Build Your Own Solar Cooker and Harness the Power of the Sun

Cooking food by using the energy of the sun, or solar heat, has only become popular in the last decade or so. But solar cooking was actually invented by a Frenchman named Horace de Saussure almost three hundred years ago. Of course, the solar cookers that are built and used today operate basically the same as they did in the 1700’s. The heat of the sun is captured inside a vessel by using some sort of reflector such as a mirror or aluminum foil. Then, insulation holds the heat inside the vessel so it’s concentrated and it can cook your food.

Since the heat inside a solar cooker reaches a lower level than a conventional oven, it will take a longer amount of time for your food to cook. On the other hand, though, a lower temperature means you won’t have to worry about your food being scorched or burned. A solar cooker can act like a warming plate too by keeping your meal hot until you’re ready to eat it. In addition to these advantages, probably the best one is that solar energy is one hundred per cent free to use!

There are several different types of solar cookers you can build. The easiest one is called the “Box Cooker.” You may want to try this one first before you attempt to make a more advanced type.

You’ll need to start with two cardboard boxes. One of the boxes needs to be able to fit inside the other with a few inches of room around each side remaining. You’ll also need some aluminum foil, a sharp utility knife, several sheets of newspaper, and a box of clear plastic wrap.

The first step is to carefully cut the flaps off of the smaller cardboard box; discard them. Then,
completely line the inside of the box with a layer of aluminum foil. If you have problems with the foil staying in place, you can use strips of transparent tape to hold it in place. The inside will be the “Cooking Chamber.”

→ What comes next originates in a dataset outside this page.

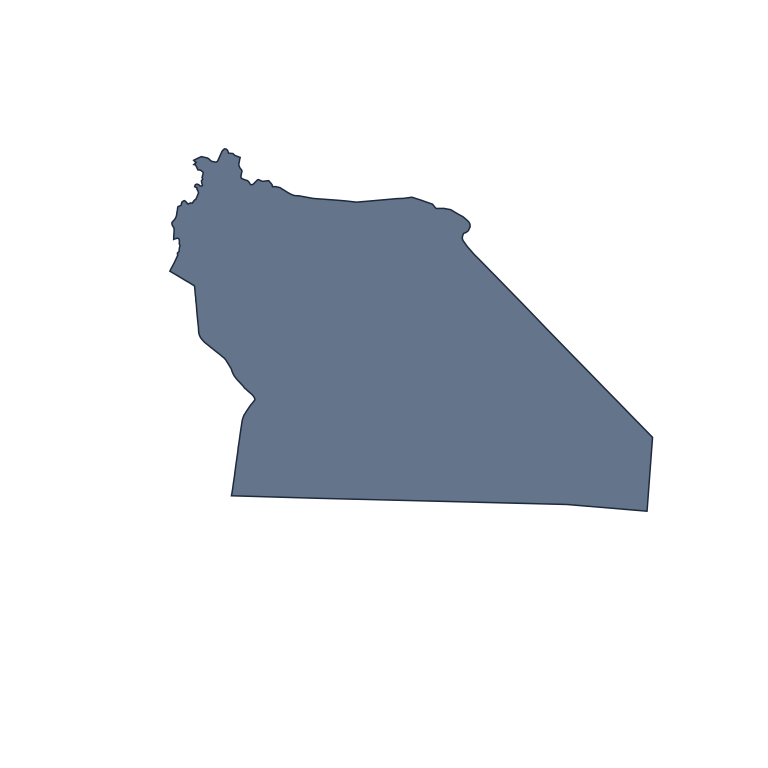 the district of Duma, Rif Dimashq, Syria, rotated 37°
{"feature_id": "27442178B16442606574703", "entity_name": "Duma", "entity_type": "district", "adm_level": 2, "iso_a3": "SYR", "parent_name": "Syria", "parent_adm1": "Rif Dimashq", "projection": "equal_earth", "projection_center": [36.727, 33.326], "detail": "fine", "context": "isolated", "style": "filled", "palette": "slate", "viewbox_px": 768, "rotation_deg": 37, "n_neighbors": 0, "source": "geoboundaries", "source_scale": "gbopen_adm2", "svg_char_len": 3876}
<svg xmlns="http://www.w3.org/2000/svg" viewBox="0 0 768 768"><g transform="rotate(37 384 384)"><path d="M100.1,323.2L101.5,322.5L104.2,323.7L106.4,325.0L107.4,324.4L109.2,323.6L111.9,323.7L112.7,324.4L114.5,328.7L116.0,329.5L116.0,330.3L115.9,331.6L116.6,332.3L118.1,333.6L119.4,334.5L119.4,335.5L117.8,336.6L116.2,336.3L114.3,336.9L113.4,338.3L114.0,340.4L116.5,339.9L117.3,341.0L119.2,341.7L119.6,342.1L120.8,342.9L121.3,344.6L121.6,345.8L122.4,349.1L122.6,349.5L122.0,351.1L121.9,353.1L122.1,354.9L120.3,356.0L119.2,358.3L115.4,357.5L114.0,357.8L113.4,359.4L113.1,360.4L113.5,361.5L114.4,363.1L113.7,364.8L112.7,366.3L113.2,367.6L114.2,369.2L115.5,371.9L116.7,374.0L117.3,375.5L117.8,378.3L117.5,380.9L117.5,382.8L118.3,383.8L119.4,384.7L122.1,385.7L123.4,386.9L125.0,389.2L127.0,392.3L129.0,395.1L129.5,394.2L131.4,391.7L133.2,391.6L134.9,393.4L136.0,395.2L137.6,396.0L138.9,398.8L140.6,401.6L140.6,401.8L140.5,402.0L140.5,402.3L140.5,402.5L140.4,402.6L140.4,402.8L140.4,403.0L140.3,403.3L140.3,403.5L140.2,403.6L140.2,403.8L141.8,405.4L143.5,413.3L144.6,420.5L145.1,422.8L149.0,422.3L155.5,421.6L164.4,420.7L166.9,420.3L171.1,420.0L173.1,419.7L173.9,420.0L175.6,421.9L176.8,423.1L179.5,426.2L181.8,428.5L183.7,430.9L186.4,433.6L189.1,436.7L190.3,438.1L193.2,441.3L200.3,449.0L201.6,450.3L203.8,453.0L205.5,454.8L206.7,455.8L208.1,456.6L209.6,457.4L212.3,458.1L213.9,458.4L215.5,458.7L218.8,458.8L223.8,459.0L226.1,459.0L228.8,459.1L232.0,459.2L235.7,459.2L237.6,459.4L240.9,459.5L243.5,460.1L245.2,460.8L249.3,462.4L252.9,463.8L254.6,465.1L257.3,466.7L259.8,467.8L263.8,468.9L270.8,470.1L273.4,470.6L274.9,471.2L276.5,471.2L276.8,471.2L278.4,471.4L278.8,471.4L279.4,471.5L282.6,471.7L283.5,471.7L284.0,471.8L286.3,472.1L288.8,473.0L290.4,474.2L290.4,477.1L290.3,479.3L290.2,480.6L290.2,481.9L290.2,482.6L290.5,487.2L290.5,488.4L290.8,491.0L290.9,493.0L291.5,495.2L292.7,498.5L294.9,502.5L296.7,505.9L299.2,510.5L302.7,516.7L305.9,522.7L307.7,525.6L310.5,530.7L314.1,537.2L316.8,542.0L317.8,543.8L319.2,546.2L320.3,548.1L323.7,554.4L325.7,557.9L326.9,560.2L327.8,561.8L329.4,565.1L399.8,515.2L602.5,370.2L670.6,327.3L668.2,323.5L630.6,265.0L602.9,260.8L581.7,257.5L558.4,254.0L533.8,250.2L513.3,247.1L494.0,244.1L481.0,242.1L463.7,239.3L451.8,237.4L435.7,234.9L408.9,230.8L398.1,229.2L391.1,228.1L377.7,226.2L367.8,224.1L360.6,221.8L358.6,220.3L357.5,218.0L357.1,216.5L357.1,215.3L358.2,214.0L359.1,210.8L358.4,207.7L358.3,206.8L357.4,205.7L356.6,204.7L354.6,203.7L353.8,203.5L352.6,203.3L352.1,203.2L351.4,203.2L350.9,203.2L349.8,203.1L348.9,203.0L346.3,202.9L341.8,203.6L337.4,204.1L332.4,204.6L326.0,207.8L319.9,212.5L314.4,211.2L308.3,213.2L302.2,215.1L298.9,216.3L297.7,216.7L295.6,217.4L293.8,218.1L288.0,223.9L282.8,228.1L267.1,242.3L252.6,255.3L242.8,261.1L236.6,265.0L227.6,270.8L215.8,278.4L202.8,284.9L199.6,287.1L197.4,288.0L194.6,288.6L192.4,288.9L190.8,289.1L187.8,289.3L186.2,289.5L182.6,289.8L178.6,291.6L176.2,293.5L174.7,292.2L172.9,291.7L169.5,291.0L164.9,295.4L160.7,296.3L160.1,297.1L160.0,298.3L159.6,300.6L159.3,303.2L158.5,304.4L157.8,304.9L156.5,304.8L154.7,304.0L152.7,303.7L150.5,304.5L148.4,305.1L146.3,305.5L144.9,304.6L143.3,301.3L142.5,299.4L141.3,298.7L138.8,298.1L136.1,296.4L133.6,291.5L132.8,289.6L127.4,291.2L124.6,290.9L120.9,293.2L118.6,291.6L116.7,291.3L115.0,292.3L114.7,294.0L114.6,295.6L115.4,299.2L116.5,303.8L117.0,306.3L116.6,307.3L116.3,308.1L114.7,308.7L113.6,309.3L112.6,309.7L111.9,309.9L110.5,309.9L108.8,309.6L107.5,309.7L106.9,309.8L101.3,312.3L99.4,315.8L97.4,319.8L97.5,319.8L97.9,319.9L98.0,319.9L98.1,320.0L98.3,320.0L98.5,320.1L98.8,320.1L99.0,320.1L99.4,320.1L99.5,320.1L99.8,320.2L99.9,320.3L100.0,320.3L100.2,320.5L100.3,320.5L100.5,320.5L100.6,320.4L100.6,320.5L100.5,320.9L100.5,321.0L100.4,321.5L100.3,322.1L100.2,322.6L100.1,323.2L100.1,323.2Z" fill="#64748b" stroke="#1e293b" stroke-width="1.5"/></g></svg>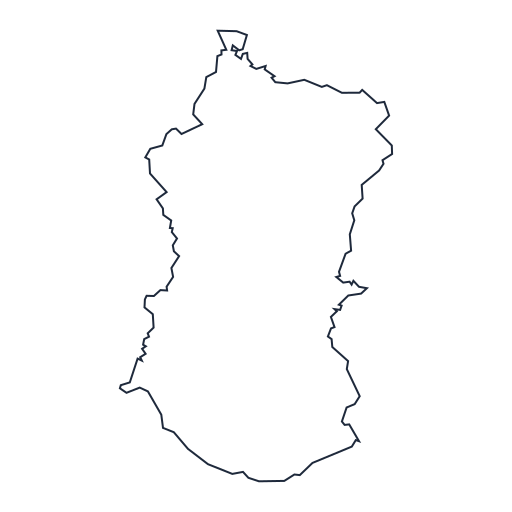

Next, use long strips of duct tape to close up all of the seams on both boxes. Closing the seams will assist you in harnessing the power of the sun. Then, place the smaller box inside the larger one. Crumple up several sheets of the newspaper one-by-one to make round balls. Pack the newspaper balls in the space between the boxes until the area is filled rather tightly. The paper will act as insulation.

The next step is to place a sheet of the clear plastic wrap over the top of the small box. Carefully stretch the plastic out so there are no wrinkles in it. Then, tape the plastic temporarily into place with additional strips of the transparent tape.

The final step is to pull the flaps of the larger cardboard box down. The flaps will need to cover the newspaper insulation, yet they can’t cover the smaller box. You’ll need to trim them with the utility knife. Use additional strips of duct tape to seal the flaps completely down. Now, you’re solar cooker is completed and ready to cook your first meal!

Just like having an instruction manual for your gas or electric cooking stove helps you to use it more efficiently, you’ll need to know some information about your new solar cooker:

1. Even though the sun’s rays seep through the clouds on a dim day, your cooker will work the best on a bright, sunny day.

2. Be sure to position your cooker where the sun can directly reach the inside of the smaller box.
As the day progresses and the sun rotates, you should periodically change the position of the box so it will always be in the direct sun. You may need to use rocks, bricks, or small chunks of wood to prop the box up.

3. For the best results, cook your food in a pan that has a dark interior. Or, for such items as Toasted Cheese Sandwiches, use a black or dark-colored cookie sheet.

4. Even though it shouldn’t burn or scorch, you’ll need to periodically check your food throughout the cooking process.

5. The clear plastic will act as a cover to help keep the solar heat inside the smaller box. Think of it as being an oven door.

6. Use caution and oven mitts when you’re handling hot food from your solar cooker.

7. Before you use your solar cooker for the first time, let it heat up in the direct sun light for fifteen to twenty minutes.

8. You should insert a thermometer into the cooking chamber so you can keep an eye on the temperature. A temperature of 200 degrees Fahrenheit will cook your food just fine. A temperature of 300 degrees Fahrenheit or above can efficiently bake cakes, cookies, brownies, pizzas, and more!

9. Always remember to use clean pans and sheets in your oven. And, carefully wipe up any food spills that may occur in your oven as they happen.

10. What’s another advantage of your Solar Cooker? It’s portable! You can take it with you to the beach, to the mountains- anywhere you want to cook a meal!